▸ **Assigned task**
From the first line to the last, retype everything below exactly, minus the pictures.

▸ **Data for this exercise**
----------------------------------------
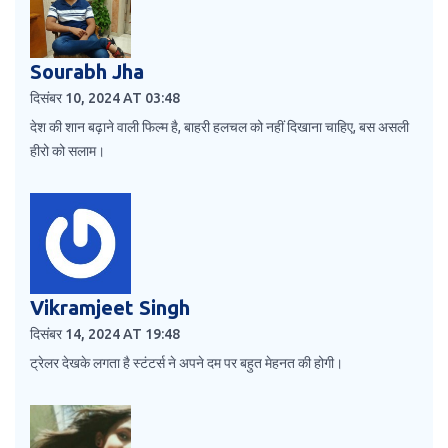
Sourabh Jha
दिसंबर 10, 2024 AT 03:48
देश की शान बढ़ाने वाली फिल्म है, बाहरी हलचल को नहीं दिखाना चाहिए, बस असली
हीरो को सलाम।
Vikramjeet Singh
दिसंबर 14, 2024 AT 19:48
ट्रेलर देखके लगता है स्टंटर्स ने अपने दम पर बहुत मेहनत की होगी।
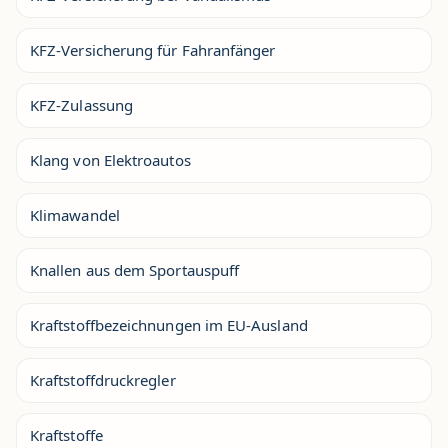
KFZ-Versicherung für Fahranfänger
KFZ-Zulassung
Klang von Elektroautos
Klimawandel
Knallen aus dem Sportauspuff
Kraftstoffbezeichnungen im EU-Ausland
Kraftstoffdruckregler
Kraftstoffe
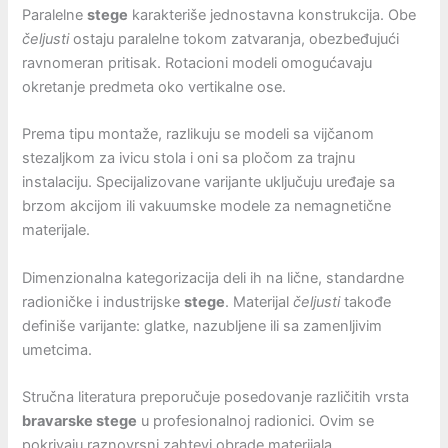
Paralelne
stege
karakteriše jednostavna konstrukcija. Obe
čeljusti
ostaju paralelne tokom zatvaranja, obezbeđujući
ravnomeran pritisak. Rotacioni modeli omogućavaju
okretanje predmeta oko vertikalne ose.
Prema tipu montaže, razlikuju se modeli sa vijčanom
stezaljkom za ivicu stola i oni sa pločom za trajnu
instalaciju. Specijalizovane varijante uključuju uređaje sa
brzom akcijom ili vakuumske modele za nemagnetične
materijale.
Dimenzionalna kategorizacija deli ih na lične, standardne
radioničke i industrijske
stege
. Materijal
čeljusti
takođe
definiše varijante: glatke, nazubljene ili sa zamenljivim
umetcima.
Stručna literatura preporučuje posedovanje različitih vrsta
bravarske stege
u profesionalnoj radionici. Ovim se
pokrivaju raznovrsni zahtevi obrade materijala.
----------------------------------------
▸ **Response to the task**
Sourabh Jha
दिसंबर 10, 2024 AT 03:48
देश की शान बढ़ाने वाली फिल्म है, बाहरी हलचल को नहीं दिखाना चाहिए, बस असली
हीरो को सलाम।
Vikramjeet Singh
दिसंबर 14, 2024 AT 19:48
ट्रेलर देखके लगता है स्टंटर्स ने अपने दम पर बहुत मेहनत की होगी।
KFZ-Versicherung für Fahranfänger
KFZ-Zulassung
Klang von Elektroautos
Klimawandel
Knallen aus dem Sportauspuff
Kraftstoffbezeichnungen im EU-Ausland
Kraftstoffdruckregler
Kraftstoffe
Paralelne
stege
karakteriše jednostavna konstrukcija. Obe
čeljusti
ostaju paralelne tokom zatvaranja, obezbeđujući
ravnomeran pritisak. Rotacioni modeli omogućavaju
okretanje predmeta oko vertikalne ose.
Prema tipu montaže, razlikuju se modeli sa vijčanom
stezaljkom za ivicu stola i oni sa pločom za trajnu
instalaciju. Specijalizovane varijante uključuju uređaje sa
brzom akcijom ili vakuumske modele za nemagnetične
materijale.
Dimenzionalna kategorizacija deli ih na lične, standardne
radioničke i industrijske
stege
. Materijal
čeljusti
takođe
definiše varijante: glatke, nazubljene ili sa zamenljivim
umetcima.
Stručna literatura preporučuje posedovanje različitih vrsta
bravarske stege
u profesionalnoj radionici. Ovim se
pokrivaju raznovrsni zahtevi obrade materijala.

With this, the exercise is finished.